-- ARTICLE --
Almost every role is a perfect casting fit. William Holden was wallowing in feeble action films (The Devil’s Brigade) and limp cameos (Casino Royale) and puts in his best all-round performance since David Lean’s The Bridge on the River Kwai. Ernest Borgnine is far better than usual, with Peckinpah’s influence keeping him from going over the top, as he was wont to do on films for Robert Aldrich. Robert Ryan hadn’t gotten a role this good since the 1950s; his characterization does the most with the least screen time. Peckinpah also skimmed the cream of his stock company, adding a few choice nuggets like Albert Dekker (he died before the film was released) and an almost unrecognizable Edmond O’Brien.
The Wild Bunch surprised us with its portraits of hard men under pressure, going beyond Aldrich’s good start in Flight of the Phoenix. Virtue is practically irrelevant, with men formed into various groups for survival. All activity is in pursuit of money (the Bunch’s unapologetic thievery), power (the brutal Mexican civil war) or both (Railroad agent Pat Harrigan is both greedy and a perverse authority figure). Yet the script celebrates the bonds among these civilized savages. The near-subhuman Gorches recognize no law except their relationship as brothers. Both Thornton and Dutch openly admire Pike Bishop and Angel respects him as a father figure. Even the reprehensible Mapache inspires worship, from a pint-sized telegraph messenger.
Peckinpah’s realignment of the John Ford universe is at its strongest in The Wild Bunch. References to Ford pictures run deeper than the appropriation of songs like Shall We Gather at the River? The Bunch hark back to Ford’s villainous Clantons in My Darling Clementine: Walter Brennan’s “When you pull a gun, SHOOT a man!” is definitely the kind of talk that inspires Pike Bishop’s hard-bitten outbursts. Some Ford references are much more subtle, like the shawl that Henry Fonda takes from Cathy Downs’ Clementine Carter on the way to a church dance. In Starbuck Pike extends his arm to help an elderly lady across the street, and Dutch carries her packages. During the escape, Pike’s horse tramples a younger woman into the dust; pausing at the edge of town, he frees her shawl from his spur, throws it down, and continues.
Peckinpah was also fan enough of John Huston to liberally borrow from The Treasure of the Sierra Madre, especially the brief respite in the Mexican village, with its grateful campesinos assembling to give the Bunch a fond farewell. Peckinpah embraces sentimentality in these scenes, with the irony that our bloody desperados are flattered and moved to be the recipients of such unquestioning love. Pike and his boys bask in the accolades withheld from Steve Judd’s upstanding lawman at the beginning of Ride the High Country.
The ending of The Wild Bunch is the most obvious Sierra Madre lift, with Thornton and Sykes laughing, much as had Tim Holt and Walter Houston. The moment isn’t quite as rich as in the John Huston classic, but it will do. 2
Peckinpah’s house blend of slow-motion violence shocked us deeply in 1969, as we had been fully conditioned to screen violence that carried no consequences. Typical shotgun humor can be seen in Howard Hawks’ El Dorado, where poor shot James Caan is given a ‘funny’ scattergun that makes a big BOOM and never misses. Peckinpah’s stylized bullet hits make fountains of blood spurt out across the screen, as if human beings were soggy bags of hemoglobin; and when rendered in slow motion, careering bodies spin and tumble in airborne ballet deaths. It’s simultaneously ugly and beautiful, obscene and aestheticized.

-- PROBLEM STATEMENT --
In the review, which actor died before the film was released?

-- PROVIDED MATERIAL --
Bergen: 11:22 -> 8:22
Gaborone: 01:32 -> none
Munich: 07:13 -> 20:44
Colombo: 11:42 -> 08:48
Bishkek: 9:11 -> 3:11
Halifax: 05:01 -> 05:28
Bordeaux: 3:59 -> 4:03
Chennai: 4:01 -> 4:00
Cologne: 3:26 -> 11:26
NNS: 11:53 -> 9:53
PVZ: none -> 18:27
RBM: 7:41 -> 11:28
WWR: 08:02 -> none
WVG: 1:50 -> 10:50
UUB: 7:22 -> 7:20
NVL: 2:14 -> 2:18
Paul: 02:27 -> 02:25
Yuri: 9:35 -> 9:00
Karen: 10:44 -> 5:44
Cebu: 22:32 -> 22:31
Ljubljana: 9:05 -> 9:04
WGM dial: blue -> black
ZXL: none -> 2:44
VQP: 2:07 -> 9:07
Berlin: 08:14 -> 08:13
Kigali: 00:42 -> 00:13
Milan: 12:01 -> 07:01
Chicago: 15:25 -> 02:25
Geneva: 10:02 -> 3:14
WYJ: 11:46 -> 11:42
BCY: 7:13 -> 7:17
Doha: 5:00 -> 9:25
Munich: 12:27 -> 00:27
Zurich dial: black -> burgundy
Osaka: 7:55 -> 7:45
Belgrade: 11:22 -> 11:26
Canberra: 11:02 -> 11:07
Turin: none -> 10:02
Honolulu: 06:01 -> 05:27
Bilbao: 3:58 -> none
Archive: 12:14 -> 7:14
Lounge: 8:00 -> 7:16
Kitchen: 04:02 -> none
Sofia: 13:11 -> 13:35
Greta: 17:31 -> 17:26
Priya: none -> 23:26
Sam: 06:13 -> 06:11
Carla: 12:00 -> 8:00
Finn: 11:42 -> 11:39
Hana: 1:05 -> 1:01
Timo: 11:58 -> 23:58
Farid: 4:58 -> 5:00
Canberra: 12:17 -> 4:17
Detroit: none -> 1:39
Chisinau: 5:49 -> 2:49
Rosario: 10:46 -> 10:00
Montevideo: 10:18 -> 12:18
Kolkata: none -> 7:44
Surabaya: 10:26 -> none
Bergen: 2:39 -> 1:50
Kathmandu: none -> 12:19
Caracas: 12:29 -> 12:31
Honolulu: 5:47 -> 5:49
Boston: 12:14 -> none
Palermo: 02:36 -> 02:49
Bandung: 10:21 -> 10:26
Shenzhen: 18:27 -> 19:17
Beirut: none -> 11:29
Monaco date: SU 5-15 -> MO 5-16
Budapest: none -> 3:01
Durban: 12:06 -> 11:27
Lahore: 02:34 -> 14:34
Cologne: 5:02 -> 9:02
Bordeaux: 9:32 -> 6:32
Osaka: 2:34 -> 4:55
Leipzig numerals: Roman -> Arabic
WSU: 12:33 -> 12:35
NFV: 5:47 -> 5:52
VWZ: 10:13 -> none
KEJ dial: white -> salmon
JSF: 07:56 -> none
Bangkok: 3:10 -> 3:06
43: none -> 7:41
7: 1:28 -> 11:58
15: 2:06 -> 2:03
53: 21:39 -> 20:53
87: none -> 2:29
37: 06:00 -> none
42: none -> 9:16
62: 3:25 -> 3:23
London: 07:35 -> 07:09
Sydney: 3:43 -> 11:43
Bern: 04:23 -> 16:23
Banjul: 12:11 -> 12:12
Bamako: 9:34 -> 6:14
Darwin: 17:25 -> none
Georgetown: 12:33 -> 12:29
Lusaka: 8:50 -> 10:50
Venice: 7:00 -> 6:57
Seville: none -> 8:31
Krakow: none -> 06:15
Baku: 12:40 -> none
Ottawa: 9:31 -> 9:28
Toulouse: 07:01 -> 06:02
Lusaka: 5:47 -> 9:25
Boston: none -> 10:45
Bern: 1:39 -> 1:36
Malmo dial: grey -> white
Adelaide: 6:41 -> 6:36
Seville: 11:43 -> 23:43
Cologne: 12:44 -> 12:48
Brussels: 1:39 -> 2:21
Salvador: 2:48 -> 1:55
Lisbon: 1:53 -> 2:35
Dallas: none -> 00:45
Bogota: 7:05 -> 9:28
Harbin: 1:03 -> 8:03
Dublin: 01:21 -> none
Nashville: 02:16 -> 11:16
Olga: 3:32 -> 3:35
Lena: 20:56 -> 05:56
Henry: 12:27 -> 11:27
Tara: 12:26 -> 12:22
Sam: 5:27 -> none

-- TASK RESULT --
Albert Dekker